Caustic soda is the primary substance in the production of many chemicals.

This substance is used as an intermediate and reactive process in which
many materials are made up of solvents, plastics, synthetic fibers,
bleaching agents, adhesives, coatings, inks, paints,
herbicides and pharmaceuticals such as aspirin.

Caustic soda is also used for the soap and construction of detergents, oil and gas industries,

The ceramic industry is used to neutralize acidic wastewater and to clean and
remove acidic compounds from exhaust gases.

so, this chemical is one of the most used chemicals in the industry.

Usages of sodium hydroxide

Chemical production:

In the chemical industry, about 40% of the produced caustic soda is used as a
base material for the production of many chemicals.

Detergent and disinfectant products:

Caustic soda is used for the production of soap and detergents with various
household and industrial applications.
Chlorine bleaching solutions (bleaching agents containing chlorine such as sodium
hypochlorite) are obtained from the combination of chlorine and caustic soda.
Tubes that contain caustic soda,
By converting fats and oil materials that have the potential for blockage of pipes
and water and sewage routes,
Water soluble materials prevent blockage of the pipes.

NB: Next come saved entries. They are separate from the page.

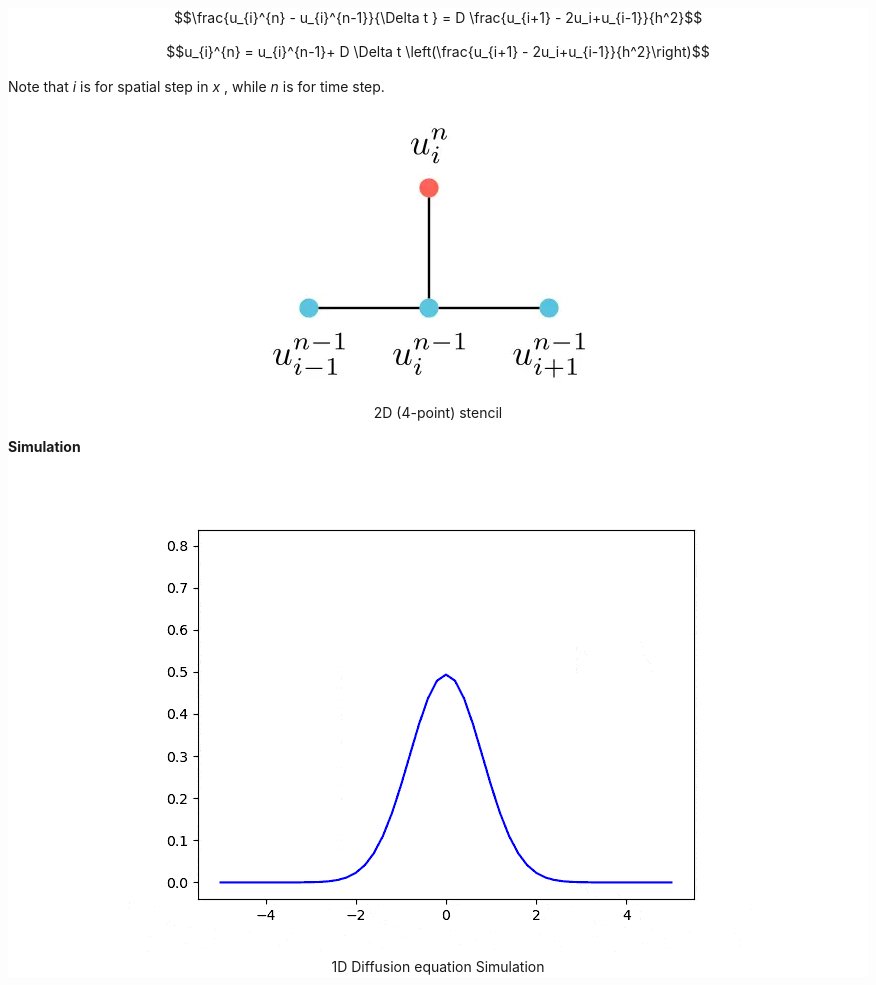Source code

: 
$$\frac{u_{i}^{n} - u_{i}^{n-1}}{\Delta t } = D \frac{u_{i+1} - 2u_i+u_{i-1}}{h^2}$$

$$u_{i}^{n} = u_{i}^{n-1}+ D \Delta t \left(\frac{u_{i+1} - 2u_i+u_{i-1}}{h^2}\right)$$

Note that $i$ is for spatial step in $x$ , while $n$ is for time step.

<div style="text-align:center">
  <img src="\assets\images\post-1\stencil.webp" />
  <div class="caption">2D (4-point) stencil</div>
</div>

**Simulation**

<div style="text-align:center">
  <img src="\assets\images\post-1\animation-1d-opt.gif" />
  <div class="caption">1D Diffusion equation Simulation</div>
</div>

Medical and Pharmaceutical:

Caustic soda in the production of many pharmaceutical and medical substances
from simple painkillers, such as aspirin, to anticoagulants that can prevent blood coagulation and
It is used in steroidal anti-arrhythmic drugs.

pulp and paper production:

Sulfate and sulfite pulp produced by purification of lignin compounds using
multiple units extracted by liquid caustic soda are purified.
Also, in some factories that use the craft process to produce paper,
Liquid sodium hydroxide is used.
In addition to the usages of caustic soda, in the paper industry,
this chemical isThe Initial removal of ink from recycled paper.

cellophane and silk:

The production of fibers using the viscose process requires two main steps needs caustic soda.
Cellulose is used to enhance the strength and shine, resulting in the production
of alkaline cellulose by the liquor of treated liquid,
The resulting cellulose is then dissolved in the diluted liquid extract to produce
viscose material used to extrude silk fibers and cellophane films.

Aluminum extraction:

The use of caustic soda in the aluminum industry is used to dissolve bauxite ore,
which is the primary material for the production of aluminum,
and the deposition of aluminum?
Caustic soda is also used for chemical brushes of aluminum products.

Soap making:

The caustic soda converts fats into water-soluble soaps.
the cloth:
In this industry, caustic soda is used to clean, whiten and enhance the shine
and toughness of the cloth.

Oil production and refining industry:

Caustic Soda as a carbon dioxide absorber in lightweight cuts
As sulfide adsorbent, it is used to purify various oil cuts.
Also, caustic soda along with chlorine for the hypochlorite
sweetening process that is a process for
The removal of various sulfur compounds is applicable.

Sodium carbonate substitute (soda ash):

Caustic soda is used as an alternative to its hydrate in many applications in the glass
paper, pulp, phosphate and silicate industries.

Food Production:

Sodium hydroxide is used in the production and processing of several nutrients.
Such as the use of caustic soda in the processing of olive or in the process of producing woody salty to create brittle.
The fruit is used to separate the peel of potatoes, tomatoes and other fruits for canning.
Also, caustic soda is used to prevent the growth of bacteria and mildew in certain foods and to prevent their corrosion.

Water and Sewage Treatment:

In water and wastewater treatment plants, water utilization is used to control
the acidity of water and help remove heavy metals from water.
Also, the caustic soda is in the production of sodium hypochlorite (bleach),
which is an antiseptic.


The use of caustic soda is used in the production of fuel cells.
In the manufacture of epoxy resins, which are used in wind turbines,
Caustic soda is used.

Nonrenewable fuels:

Caustic soda is used to adjust the pH and produce sodium methyl’s in the
bio-ethanol and biodiesel production process.